Montrö Anlaşması’nın feshinden en çok zarar görecek olan, tabii ülkemiz dışında Rusya’dır.
RUSYA KESİNLİKLE KARŞI
Peki, Erdoğan Rusya’nın düşmanlığı pahasına bunu neden istesin ki?
Erdoğan baştan beri ABD politikasını tercih eder. En son Bloomberg’de yayımladığı ve önceki yazımda konu ettiğim mektubunda, ABD’yi Suriye’ye çağırıyor ve destekle bizi Suriye işini halledelim diyordu.
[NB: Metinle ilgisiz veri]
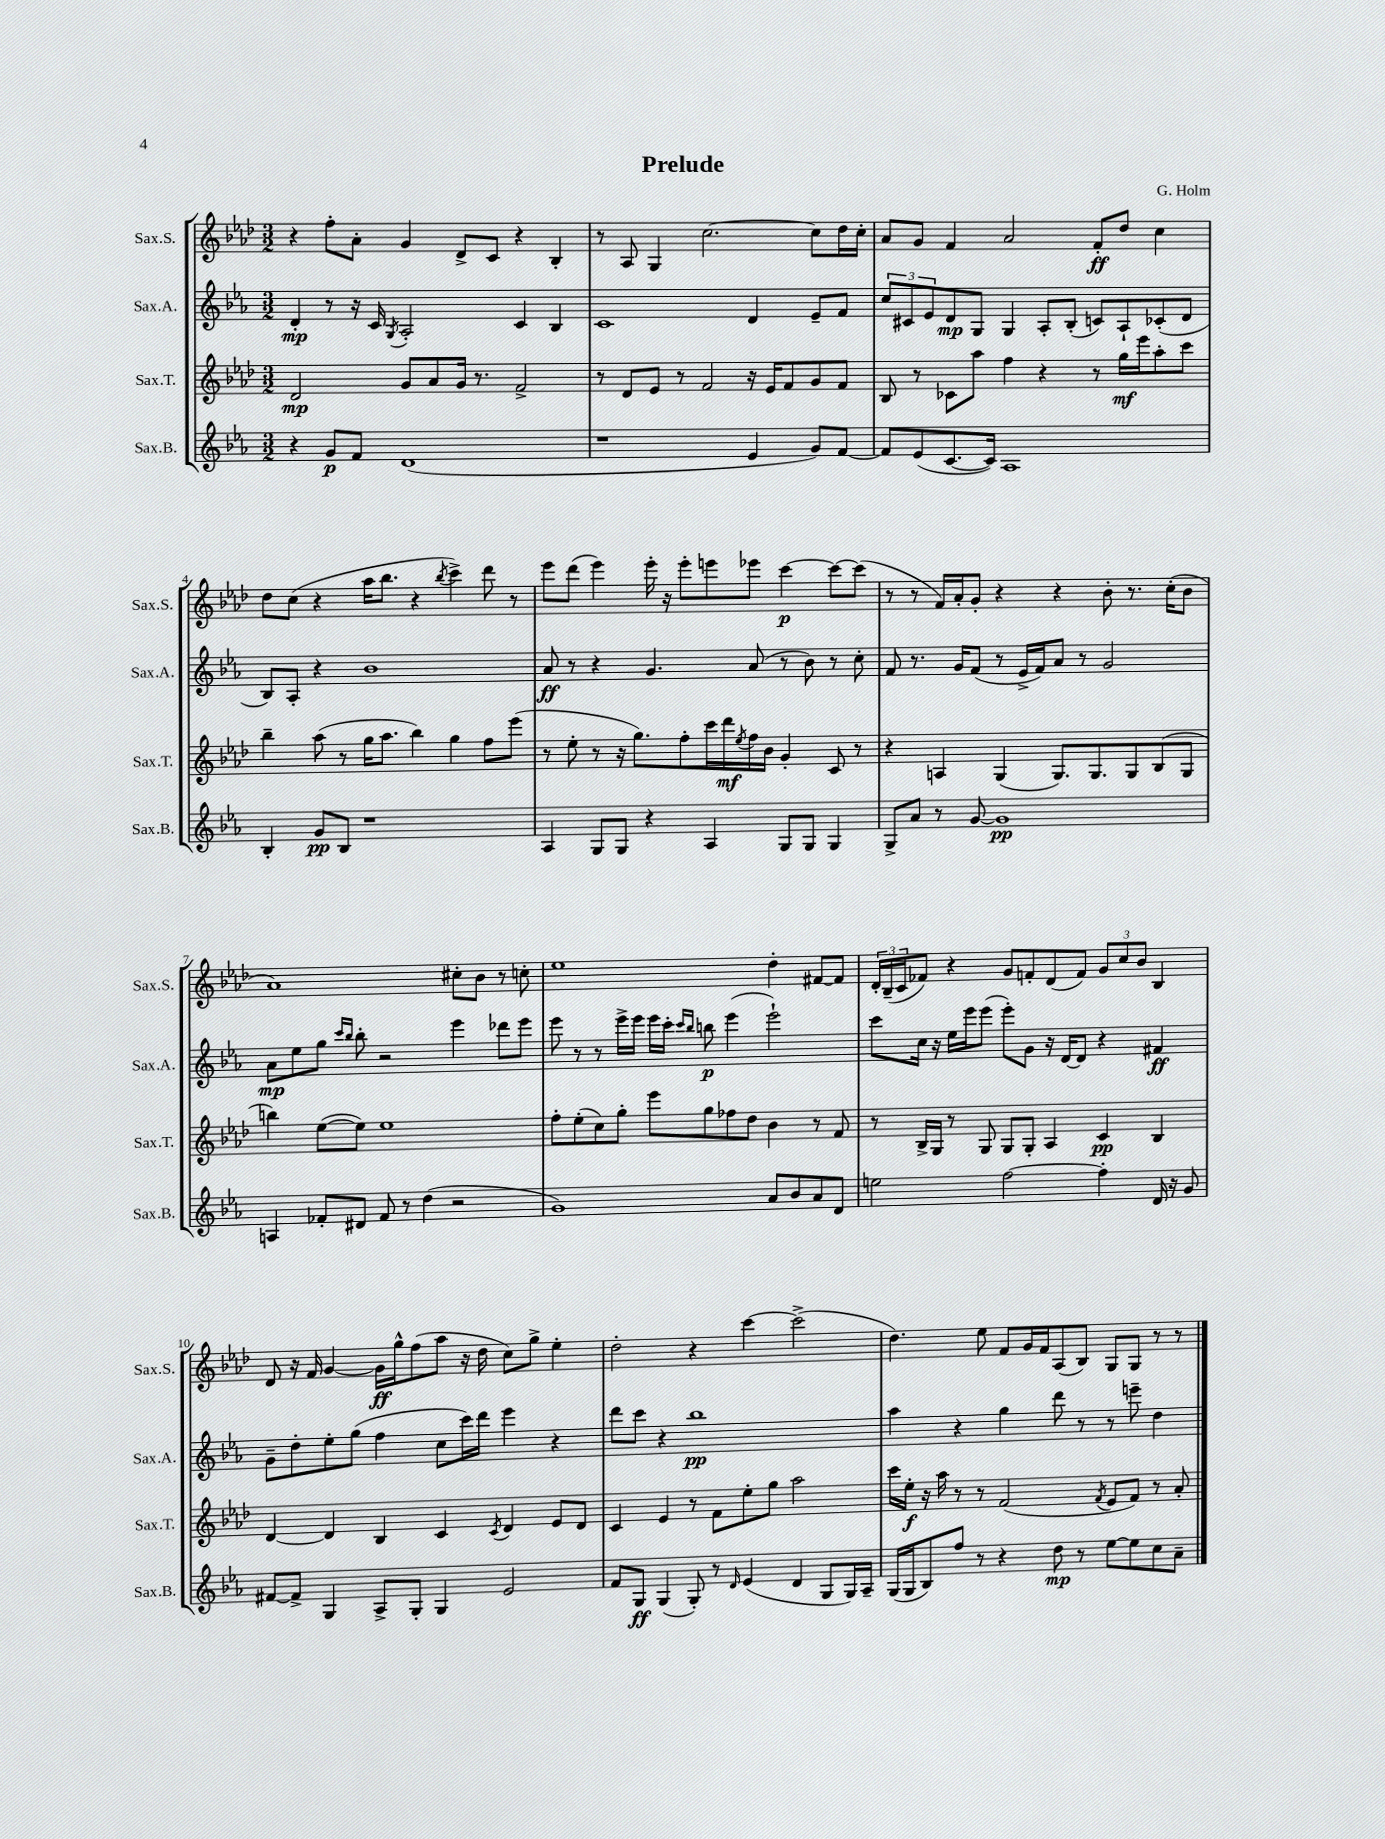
\header { title = "Prelude" composer = "G. Holm" }
<<
\new StaffGroup <<
\new Staff = "s0" \with { instrumentName = "Sax.S." shortInstrumentName = "Sax.S." } {
    \clef treble \key aes \major \numericTimeSignature \time 3/2
    r4 f''8-. aes'8-. g'4 des'8-> c'8 r4 bes4-. |
    r8 aes8 g4 c''2.~ c''8 des''16 c''16-. |
    aes'8 g'8 f'4 aes'2 f'8-.\ff des''8 c''4 |
    des''8 c''8( r4 aes''16 bes''8. r4 \acciaccatura { bes''8 } c'''4->) des'''8 r8 |
    ees'''8 des'''8( ees'''4) ees'''16-. r16 ees'''8-. e'''8 ees'''8 c'''4~\p c'''8~ c'''8( |
    r8 r8 f'16) aes'16-. g'8-. r4 r4 bes'8-. r8. c''16-.( bes'8 |
    aes'1) cis''8-. bes'8 r8 c''8-. |
    ees''1 des''4-. fis'8~ fis'8 |
    \tuplet 3/2 { des'16-. bes16--( c'16 } fes'8) r4 g'8 f'8-. des'8( f'8) \tuplet 3/2 { g'8 c''8 bes'8 } bes4 |
    des'8 r16 f'16 g'4~ g'16\ff g''16-^ f''8( aes''8 r16 des''16 c''8) g''8-> ees''4-. |
    des''2-. r4 c'''4~ c'''2->( |
    des''4.) ees''8 f'8 g'16 f'16 aes8( bes8) g8 g8 r8 r8 \bar "|." |
}
\new Staff = "s1" \with { instrumentName = "Sax.A." shortInstrumentName = "Sax.A." } {
    \clef treble \key ees \major \numericTimeSignature \time 3/2
    d'4-.\mp r8 r16 c'16 \acciaccatura { g8 } aes2-. c'4 bes4 |
    c'1 d'4 ees'8-- f'8 |
    \tuplet 3/2 { c''8 cis'8 ees'8 } d'8\mp g8 g4 aes8-. bes8-.( c'8) aes8-! ces'8-.( d'8 |
    bes8) aes8-. r4 bes'1 |
    aes'8\ff r8 r4 g'4. aes'8( r8 bes'8) r8 c''8-. |
    f'8 r8. g'16 f'8( r8 ees'16-> f'16) aes'8 r8 g'2 |
    aes'8\mp ees''8 g''8 \grace { c'''16 bes''16 } bes''8-. r2 ees'''4 des'''8 ees'''8 |
    ees'''8 r8 r8 ees'''16-> ees'''16 ees'''16 c'''16-. \grace { c'''16 bes''16 } b''8\p ees'''4( ees'''2-!) |
    c'''8 c''16 r16 ees''16 ees'''16 ees'''8( ees'''8-.) g'8 r16 d'16~ d'8 r4 fis'4\ff |
    g'8-- d''8-. ees''8-. g''8( f''4 c''8 c'''16) d'''16 ees'''4 r4 |
    d'''8 c'''8 r4 bes''1\pp |
    aes''4 r4 g''4 d'''8 r8 r8 e'''8-- d''4 \bar "|." |
}
\new Staff = "s2" \with { instrumentName = "Sax.T." shortInstrumentName = "Sax.T." } {
    \clef treble \key aes \major \numericTimeSignature \time 3/2
    des'2\mp g'8 aes'8 g'16 r8. f'2-> |
    r8 des'8 ees'8 r8 f'2 r16 ees'16 f'8 g'8 f'8 |
    bes8 r8 ces'8 aes''8 f''4 r4 r8 g''16\mf ees'''16 aes''8-. c'''8 |
    bes''4-- aes''8( r8 g''16 aes''8. bes''4) g''4 f''8 ees'''8( |
    r8 ees''8-. r8 r16 g''8.) f''8-. c'''16 des'''16\mf \acciaccatura { ees''8 } f''16 bes'16 g'4-. c'8 r8 |
    r4 a4 g4( g8.) g8. g8 bes8( g8 |
    b''4) ees''8~( ees''8) ees''1 |
    f''8-. ees''8-.( c''8) g''8-. ees'''8 g''8 fes''8 des''8 bes'4 r8 f'8 |
    r8 bes16-> g16 r8 g8 g8 g8-. aes4 c'4\pp bes4 |
    des'4~ des'4 bes4 c'4 \acciaccatura { c'8 } des'4 ees'8 des'8 |
    c'4 ees'4 r8 f'8 ees''8-. g''8 aes''2 |
    c'''16 ees''16-.\f r16 aes''16 r8 r8 f'2( \acciaccatura { f'8 } ees'8 f'8) r8 aes'8-. \bar "|." |
}
\new Staff = "s3" \with { instrumentName = "Sax.B." shortInstrumentName = "Sax.B." } {
    \clef treble \key ees \major \numericTimeSignature \time 3/2
    r4 g'8\p f'8 d'1( |
    r1 ees'4 g'8) f'8~ |
    f'8 ees'8( c'8.~ c'16) aes1 |
    bes4-. g'8\pp bes8 r1 |
    aes4 g8 g8 r4 aes4 g8 g8 g4 |
    g8-> aes'8 r8 g'8~ g'1\pp |
    a4 fes'8-. dis'8 fes'8 r8 d''4( r2 |
    g'1) aes'8 bes'8 aes'8 d'8 |
    e''2 f''2~ f''4-. d'16 r16 g'8 |
    fis'8~ fis'8-> g4 aes8-> g8-. g4 ees'2 |
    f'8 g8\ff g4( g8-.) r8 \grace { d'16 } ees'4( d'4 g8 g16) aes16-- |
    g16( g16 bes8) f''8 r8 r4 d''8\mp r8 ees''8~ ees''8 c''8 aes'8-- \bar "|." |
}
>>
>>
Erdoğan Putin’i mecburen kabul eder. Suriye’nin İdlib eyaletinde 35 kadar şehit verdiğimiz son büyük çarpışmadan sonra, RTE bir anlaşmaya varmak için Moskova’ya gitmiş ve görüşme kapısının önünde bekletilmişti. Cumhurbaşkanı’nın bunu da unutması mümkün değildir.
Tercihi aslında ABD ile işbirliğinden yanadır.
S-400 füzelerinin satın alınmasının altında aslında ABD’ye, Batı’ya karşı bir koz olarak kullanabileceği düşüncesi yattığı söylenebilir. Ama koz geri tepti ve çıkmaz içindeki ilişkileri düzeltmek için Suriye mektubu ile ABD’ye Rusya’ya karşı bir başvuruda bulundu.
Ama mektup adresine varmadı.
KOZ ELDEN Mİ GİDİYOR?
Montrö’nün feshine ve Kanal İstanbul’a ülkede büyük karşı çıkış, direniş var. Saray, ABD karşısında eline geçireceği bu en büyük kozun tehlikeye girdiğini düşünüyor olabilir.
Emekli amirallerin bu önemli ve etkili karşı çıkış bildirisine gösterilen şiddet de bunu gösteriyor. Amirallerin çoğunu FETÖ ile ABD (tabii ki AKP ile birlikte) tasfiye etmişti, unutmayalım.
Şimdi emekli amiral yurttaşların sivil haklarına bu izansız saldırı ile “ikinci tasfiye”yi tamamlıyorlar adeta.
Ama Saray’ın projesi de giderek suya düşüyor.